Selain itu, penyesuaian besaran iuran mulai 2020 berpengaruh pada meningkatnya penerimaan iuran, yakni Rp 133,94 triliun pada 2020. Ini meningkat dua kali lipat dari 2016 yang sebesar Rp 67,26 triliun.
Menurut Fachmi, program JKN-KIS juga memberikan dampak positif bagi masyarakat. Mengutip hasil penelitian Lembaga Penyelidikan Ekonomi dan Masyarakat-Fakultas Ekonomi dan Bisnis Universitas Indonesia (LPEM FEB UI), itu akan meningkatkan akses terhadap layanan kesehatan.
Dampak lainnya meliputi mencegah kemiskinan karena masyarakat terlindungi secara finansial untuk biaya kesehatan, menciptakan lapangan kerja, meningkatkan angka harapan hidup, dan menurunkan porsi out of pocket dari total belanja kesehatan.
Ia berharap perbaikan dalam program JKN-KIS terus dilakukan. Kepastian program promotif dan prevetif perlu dijalankan melalui pembayaran kapitasi berbasis kinerja.
”Ke depan, ini menjadi landasan kuat reformasi sistem kesehatan nasional. Jadi, masyarakat sehat yang datang ke fasilitas kesehatan tingkat pertama (FKTP), bukan lebih banyak yang sakit,” ujarnya.
Penerimaan lain
Koordinator Advokasi Badan Penyelenggara Jaminan Sosial (BPJS) Watch Timboel Siregar menuturkan, surplusnya dana jaminan sosial kesehatan berdampak baik bagi sistem kesehatan nasional. Kenaikan ini disebabkan kenaikan iuran peserta mandiri dan peserta penerima upah serta peserta penerima bantuan iuran.
Suplus tersebut juga dikontribusi oleh menurunnya biaya manfaat yang dibayarkan BPJS Kesehatan kepada rumah sakit karena jumlah kunjungan menurun selama masa pandemi Covid-19. Penurunan biaya manfaat yang dibayarkan sebesar Rp 12,94 triliun dengan menurunnya kunjungan 17 juta orang dari tahun sebelumnya.
Meski demikian, potensi penerimaan lain tetap perlu dioptimalkan. Saat ini, sekitar 15,8 juta peserta pada segmen peserta bukan penerima upah dan bukan pekerja atau peserta mandiri menunggak. Padahal, potensi penerimaan iuran mencapai Rp 15,3 triliun.

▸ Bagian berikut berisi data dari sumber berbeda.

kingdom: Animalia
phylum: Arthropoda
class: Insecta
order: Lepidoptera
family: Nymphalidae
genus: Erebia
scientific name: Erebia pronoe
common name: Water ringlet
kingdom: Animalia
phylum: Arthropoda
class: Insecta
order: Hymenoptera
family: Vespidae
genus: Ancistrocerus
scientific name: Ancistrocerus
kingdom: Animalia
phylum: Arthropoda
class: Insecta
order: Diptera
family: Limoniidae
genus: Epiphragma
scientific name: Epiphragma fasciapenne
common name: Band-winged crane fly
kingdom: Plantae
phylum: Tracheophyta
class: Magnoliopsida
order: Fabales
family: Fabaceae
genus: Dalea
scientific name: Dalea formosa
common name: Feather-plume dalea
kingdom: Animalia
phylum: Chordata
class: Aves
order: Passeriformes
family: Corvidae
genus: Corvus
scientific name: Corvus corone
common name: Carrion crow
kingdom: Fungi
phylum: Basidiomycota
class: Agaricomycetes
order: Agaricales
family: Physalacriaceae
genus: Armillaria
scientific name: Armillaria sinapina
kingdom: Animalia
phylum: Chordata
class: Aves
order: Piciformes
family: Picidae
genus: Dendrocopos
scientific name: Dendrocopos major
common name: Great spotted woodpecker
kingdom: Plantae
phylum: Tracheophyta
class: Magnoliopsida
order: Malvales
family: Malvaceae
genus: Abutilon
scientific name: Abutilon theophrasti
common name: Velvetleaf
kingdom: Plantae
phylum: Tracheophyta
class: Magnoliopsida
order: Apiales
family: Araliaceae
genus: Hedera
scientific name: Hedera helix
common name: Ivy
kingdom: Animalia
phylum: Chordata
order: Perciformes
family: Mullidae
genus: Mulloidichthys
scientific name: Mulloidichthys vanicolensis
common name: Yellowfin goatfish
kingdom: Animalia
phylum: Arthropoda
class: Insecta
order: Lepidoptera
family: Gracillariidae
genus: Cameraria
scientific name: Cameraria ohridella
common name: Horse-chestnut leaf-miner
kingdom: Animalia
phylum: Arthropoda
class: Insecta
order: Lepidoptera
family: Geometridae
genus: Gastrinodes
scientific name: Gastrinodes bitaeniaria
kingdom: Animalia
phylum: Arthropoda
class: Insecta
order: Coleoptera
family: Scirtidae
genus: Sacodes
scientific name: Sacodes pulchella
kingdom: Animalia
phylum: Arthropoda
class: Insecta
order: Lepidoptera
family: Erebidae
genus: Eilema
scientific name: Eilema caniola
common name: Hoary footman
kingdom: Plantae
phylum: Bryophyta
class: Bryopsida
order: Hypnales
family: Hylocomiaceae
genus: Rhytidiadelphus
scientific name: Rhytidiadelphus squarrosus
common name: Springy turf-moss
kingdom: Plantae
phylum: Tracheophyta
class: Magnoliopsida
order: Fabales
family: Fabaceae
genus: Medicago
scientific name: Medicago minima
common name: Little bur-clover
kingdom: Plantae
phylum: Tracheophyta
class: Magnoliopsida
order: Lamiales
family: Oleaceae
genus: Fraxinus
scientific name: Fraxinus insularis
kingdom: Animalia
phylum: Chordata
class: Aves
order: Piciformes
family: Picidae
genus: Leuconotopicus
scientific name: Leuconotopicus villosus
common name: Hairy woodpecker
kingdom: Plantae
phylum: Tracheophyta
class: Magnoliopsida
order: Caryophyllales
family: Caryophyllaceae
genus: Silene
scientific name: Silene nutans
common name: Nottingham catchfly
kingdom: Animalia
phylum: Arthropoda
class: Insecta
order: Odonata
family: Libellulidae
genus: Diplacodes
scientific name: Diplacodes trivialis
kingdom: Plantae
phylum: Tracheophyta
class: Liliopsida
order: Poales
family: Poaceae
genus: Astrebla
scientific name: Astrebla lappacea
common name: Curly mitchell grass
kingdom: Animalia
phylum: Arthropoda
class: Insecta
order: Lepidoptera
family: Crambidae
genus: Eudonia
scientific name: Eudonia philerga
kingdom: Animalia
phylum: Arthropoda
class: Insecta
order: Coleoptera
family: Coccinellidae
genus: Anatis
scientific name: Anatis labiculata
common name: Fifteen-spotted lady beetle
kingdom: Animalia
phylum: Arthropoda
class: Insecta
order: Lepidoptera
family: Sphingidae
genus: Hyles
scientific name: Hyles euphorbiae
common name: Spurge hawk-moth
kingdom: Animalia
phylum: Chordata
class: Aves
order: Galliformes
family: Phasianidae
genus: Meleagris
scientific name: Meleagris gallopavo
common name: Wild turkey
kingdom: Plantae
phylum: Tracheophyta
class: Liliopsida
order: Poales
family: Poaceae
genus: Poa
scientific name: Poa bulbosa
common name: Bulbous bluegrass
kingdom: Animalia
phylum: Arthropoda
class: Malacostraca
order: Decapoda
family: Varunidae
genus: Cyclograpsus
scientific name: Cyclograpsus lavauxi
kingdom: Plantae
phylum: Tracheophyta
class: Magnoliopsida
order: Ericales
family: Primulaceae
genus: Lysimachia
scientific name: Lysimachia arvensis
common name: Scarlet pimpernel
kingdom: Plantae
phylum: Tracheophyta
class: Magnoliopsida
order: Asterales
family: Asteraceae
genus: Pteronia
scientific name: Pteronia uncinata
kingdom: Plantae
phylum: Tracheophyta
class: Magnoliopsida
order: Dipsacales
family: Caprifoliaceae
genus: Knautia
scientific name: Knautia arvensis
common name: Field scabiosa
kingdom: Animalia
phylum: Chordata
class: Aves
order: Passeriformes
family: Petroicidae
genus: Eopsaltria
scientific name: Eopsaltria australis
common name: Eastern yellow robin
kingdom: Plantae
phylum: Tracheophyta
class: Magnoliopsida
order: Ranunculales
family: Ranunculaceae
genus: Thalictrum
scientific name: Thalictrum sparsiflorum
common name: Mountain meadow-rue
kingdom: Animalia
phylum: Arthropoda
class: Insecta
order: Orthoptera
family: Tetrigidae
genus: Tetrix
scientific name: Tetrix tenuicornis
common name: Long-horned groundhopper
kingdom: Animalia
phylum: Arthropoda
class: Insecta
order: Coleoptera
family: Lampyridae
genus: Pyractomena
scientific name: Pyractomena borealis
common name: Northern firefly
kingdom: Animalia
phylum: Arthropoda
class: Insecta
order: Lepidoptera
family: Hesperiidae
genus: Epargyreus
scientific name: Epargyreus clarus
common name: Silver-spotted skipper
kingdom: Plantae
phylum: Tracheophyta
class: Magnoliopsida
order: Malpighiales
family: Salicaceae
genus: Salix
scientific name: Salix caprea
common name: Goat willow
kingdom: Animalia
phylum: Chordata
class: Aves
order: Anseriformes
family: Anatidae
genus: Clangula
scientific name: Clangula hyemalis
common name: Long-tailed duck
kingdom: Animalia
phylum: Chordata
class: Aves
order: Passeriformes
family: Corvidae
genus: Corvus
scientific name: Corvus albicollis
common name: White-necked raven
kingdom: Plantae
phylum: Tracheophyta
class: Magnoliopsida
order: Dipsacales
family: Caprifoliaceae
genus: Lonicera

Selain itu, potensi penerimaan lain dari pajak rokok perlu dimaksimalkan sesuai dengan amanat Peraturan Presiden Nomor 82 Tahun 2018 tentang Jaminan Kesehatan. Di sisi pembiayaan, rasio rujukan dari FKTP harus diturunkan. Dari 14,2 persen yang tercatat sekarang, rasio rujukan perlu diturunkan sampai di bawah 10 persen.
”Inti dari JKN ialah pelayanan. Karena itu, BPJS Kesehatan dengan direksi berikutnya perlu meningkatkan pelayanan,” tutur Timboel.
Ketua Pengurus Harian Yayasan Lembaga Konsumen Indonesia (YLKI) Tulus Abadi menambahkan, kondisi kesehatan masyarakat akibat dampak pandemi Covid-19 perlu diantisipasi.
Salah satu penyebab surplusnya DJS ialah menurunnya jumlah kunjungan peserta ke rumah sakit. Ini bisa terjadi karena warga takut ke rumah sakit sehingga pengobatan serta pemeriksaan yang seharusnya dilakukan menjadi tertunda.
Kondisi terburuk perlu dantisipasi dengan meningkatkan beban pembiayaan kesehatan lantaran situasi kesehatan masyarakat memburuk akibat penundaan pengobatan. Upaya deteksi dini dan pengendalian penyakit perlu dijalankan meski sedang pandemi untuk mencegah perburukan kondisi kesehatan itu.
”Pemerintah juga perlu didorong untuk memperkuat aspek hulu, yaitu upaya pencegahan dan promosi kesehatan. Pengendalian rokok dan pembatasan konsumsi gula haram dan lemak juga perlu diperkuat,” ucap Tulus.